Should the deal be finalized, Messi would be the biggest coup for MLS. since Beckham joined the Los Angeles Galaxy in 2007. His presence should also bring more attention to the league and the sport in the run-up to the 2026 World Cup, which the U.S., Mexico and Canada will host.

Bernstein’s upgrade came from several other indicators showing that Adidas’ “brand heat” is building after a challenging 2022.

“Through the course of 2022, the Adidas brand languished amidst too many execution mistakes and short-term uncertainties,” Sherman wrote. “The Yeezy debacle, smaller brands taking share in Europe, retailers across the globe bemoaning the inventory glut and lack of newness, Chinese influencers still refusing to work with the brand, and widespread discounting in all channels were all contributing to deteriorating brand heat. Though we liked the L.T. story, we downgraded the stock to neutral nearly a year ago in light of this trend.”

As Gulden, who formerly led Puma, took over in January, Sherman agreed with his view that the execution and merchandising mistakes, more so than product, were responsible for Adidas’ weakening brand appeal.

“Gulden’s track record of turning around brand heat at Puma, and his focus on brand heat as a core part of what he wants to revitalize at Adidas, made us optimistic, but we wanted to see signs that this was working, and over the past couple of months we have been monitoring for signs that the management of the brand is improving,” wrote Sherman. “Improving brand strength is going to be critical for the company (and the stock) to work, to drive rapid share gains, reclaim prime real estate on retailer shelves, increase full-price selling, and create a path to L.T. growth and margin accretion.”

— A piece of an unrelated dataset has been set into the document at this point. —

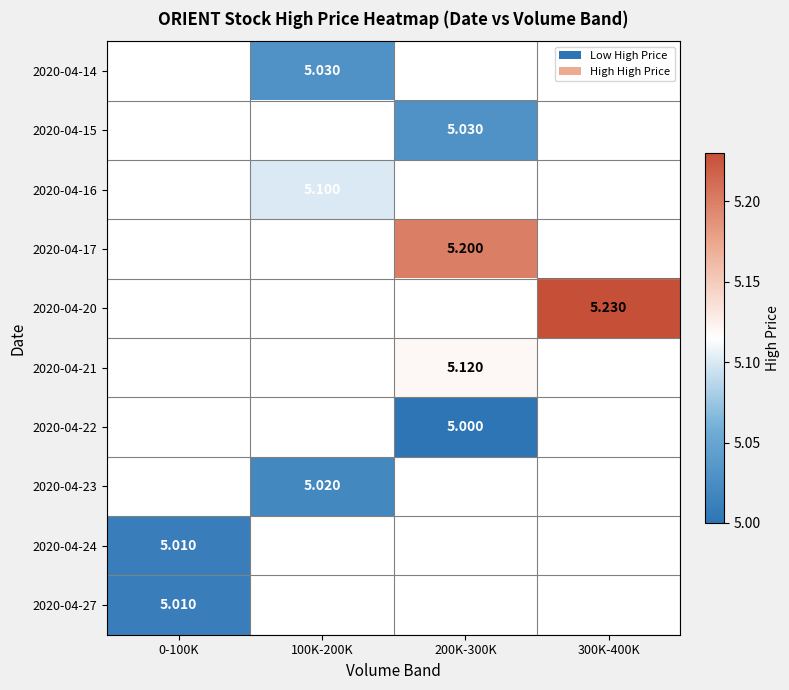

Where does the 2020-04-15 series first go above 5?

200K-300K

Among the signs of improving “brand heat” are that Chinese influencers are again working with the brand after several dropped the brand over the last few years as Western apparel brands overall faced boycotts in China over past comments over labor conditions in Xinjiang’s Western region. KOLs (Key Opinion Leaders) are again supporting the brand in China with hauls and product reviews, and Adidas has returned to sponsoring Chinese sports events, collaborating with government agencies.

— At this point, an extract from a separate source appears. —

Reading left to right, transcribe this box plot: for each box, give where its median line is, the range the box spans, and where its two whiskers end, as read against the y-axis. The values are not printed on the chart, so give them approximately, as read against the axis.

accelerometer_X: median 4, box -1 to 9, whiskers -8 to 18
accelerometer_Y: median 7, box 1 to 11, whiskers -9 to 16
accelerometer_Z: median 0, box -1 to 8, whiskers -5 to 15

On product, the Samba and T-toe style continues to drive strong interest. Sherman noted that in conversations with U.S. retailers, including Foot Locker’s leadership team at Bernstein’s recent conference, “we heard a lot of retailer interest in the T-toe style that is different from the more chunky silhouettes that U.S. sports footwear brands are putting out right now. If the T-toe style continues to ramp and drive demand in the U.S., then Adidas will be in a very strong position with no major competitor producing a similar silhouette.”

Sherman also noted that Adidas’ recent Yeezy shoe launch “sold out without backlash to the brand,” and channel checks across the U.S., Europe and China show retailers are still heavily inventoried but expected to clear most stock by year-end, “setting up 2024 well for growth” for Adidas.

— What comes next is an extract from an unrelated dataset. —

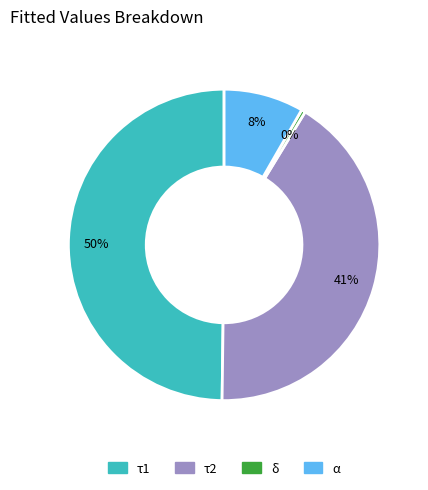

Between δ and τ2, which is larger?

τ2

In the U.S., Adidas is expected to benefit from Nike’s move to narrow wholesale distribution. Sherman wrote, “In our conversations with retailers, we are seeing unprecedented eagerness to ramp up Adidas order books in 2024, partially because they are seeing a strong pipeline including the T-toe silhouettes and Fear of God collab, but also partially to fill the void of Nike pulling back volume from retail accounts. This can help Adidas get a foot in the door into thousands of retail outlets around the country and gain a chunk of U.S. market share.”

In Europe, Adidas is expected to benefit from Gulden’s close relationships with stores and the “wholesale-centric direction” he’s taking Adidas brand after prior management’s more DTC-focused approach. She wrote, “While we like DTC as a business model long term for Adidas, we agree that Wholesale is the best way to ramp up top line quickly, which is what Adidas is trying to do in the next 2-to-3 years to reclaim market share.”

Sherman also believes that for retailers, Adidas is embracing a “more retailer-friendly tone than they’re hearing from other brands like Nike and Deckers.”

Bernstein raised its price target on Adidas to $112.32 from $91.63 previously. Adidas’ shares closed at $94.57, up $1.06 Wednesday. The stock’s 52-week price range is between $45.48 and $95.13.